Looks like GlobalProtect got an interface overhaul in the new 6.0 agent.
Broke it not being able to login with SAML default browser login and endpoint traffic enforcement enabled. Was a nice 30 second run, back to 5.2 and it’s fun
Well it sure looks pretty. Definitely moved into a more modern look. Let’s see how it functions 
Looks nice. I’ll be waiting for quite a while before upgrading to it though 
Is password change via RADIUS/AD a new feature?
This was good timing for me at least. I was working with a client to get one of his users Microsoft Surface machines with an ARM processor to connect to GP. He had been fighting it for a couple days. I worked with him for a couple hours trying to get the virtual adapter to install. Uninstalling, messing with registry ect…

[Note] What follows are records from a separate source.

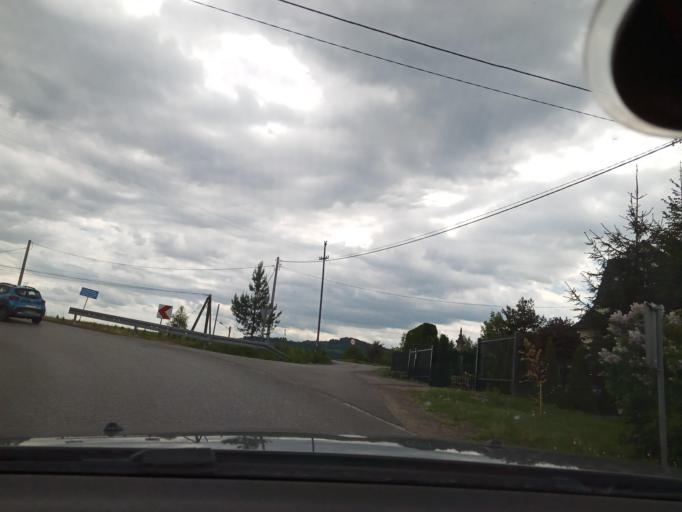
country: PL
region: Lesser Poland Voivodeship
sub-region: Powiat limanowski
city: Tymbark
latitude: 49.7720
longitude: 20.3366
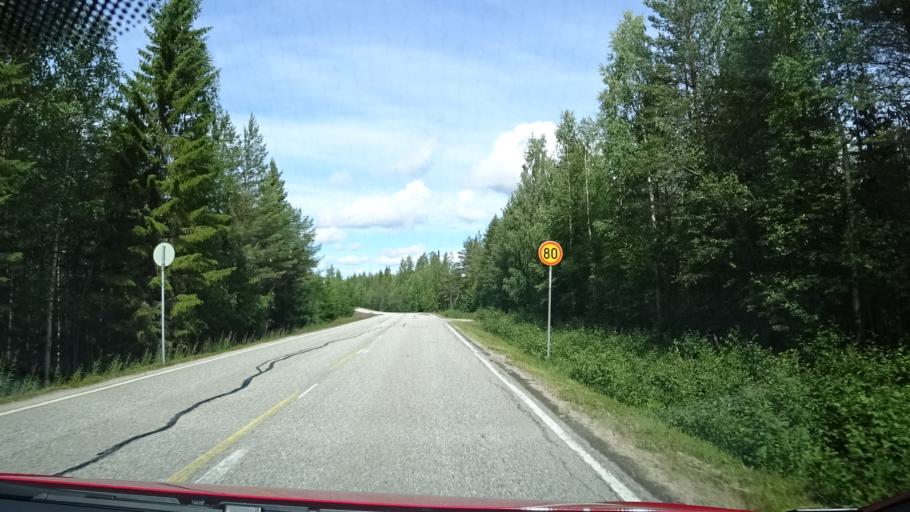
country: FI
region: Kainuu
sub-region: Kehys-Kainuu
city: Kuhmo
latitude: 64.4401
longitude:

While fighting with it I got the email about the 6.0.0 release. Downloaded the ARM version of that, installed, and connected immediately.

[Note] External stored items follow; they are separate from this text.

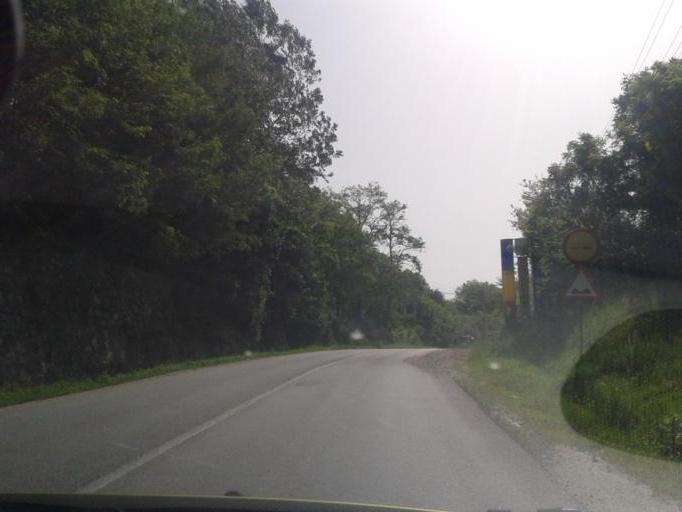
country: RO
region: Valcea
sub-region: Comuna Costesti
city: Costesti
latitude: 45.1417
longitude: 24.0742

Well, how is it working? We have a proxy-LDAP server on our back-end for 2FA and I cannot afford for that to fail to function. I had issues with cookies enabled on 5.2.5, so those were disabled on the PA side for the users to be able to login.
We don’t route all default traffic through the PA, only the specific site-to-site network routes.
Has anyone noticed any pitfalls in the routing tables getting pushed?
Does ADEM work without prisma access? If someone clicks to submit troubleshooting information, where does that go if your not using prisma? Anyway to see logs for ADEM synthetic testing outside of prisma?
It keeps opening up the web browser to authentic via SAML and then keeps it open. This would be an annoyance to our users. I too have to go back to 5.2
Is it possible to test GP 6.0 if I don’t want to download it to the firewall? I don’t want installed clients just upgrading or attempting to upgrade it. I just want to get the msi from somewhere and try it on one machine.
Does anyone know if you can jump from 5.2.3 to 6.0? Or does it need to be stair stepped?
What broke? Can you not set an exclusion for your idP?
No, it was introduced in PAN-OS 8.1.
but WHHHHYYYYYY the ARM edition of Windows? I haven’t found any ARM processors that run Windows ready for prime-time. I installed Win10 ARM64 on an 8MB Pi4 and let me tell you my 5 oclock shadow came about before I could even get decent functionality and apps installed. Running OS from a USB 3.1 disk, not sd.
You need to be using a Cortex Data Lake
which OS?
seems fine on macOS 12 for me so far.
Do you have SAML auth configured?
What is the value of Use Default Browser for SAML Authentication set to in the App config assigned to the user(s) with the issue?
You can download the installer from the Palo Alto Networks support portal.
You can jump straight. No stair stepping needed.
Yup - I do have FQDN Exceptions for GP Enforcer turned on with my IdP domains and it works great in 5.2. When turning on endpoint traffic enforcement in 6.0 (blocks incoming connections to the endpoint, new feature), it all falls apart
Windows Surface Pro X apparently. I had never heard of it but it appears to be a thing.
https://www.microsoft.com/en-us/d/surface-pro-x/8xtmb6c575md?activetab=pivot%3Aoverviewtab
EDIT: as for the performance; I was just observing a remote session and not in control so I can’t say the feel of it but it didn’t look particularly slow. It was just the app compatibility that was a PITA.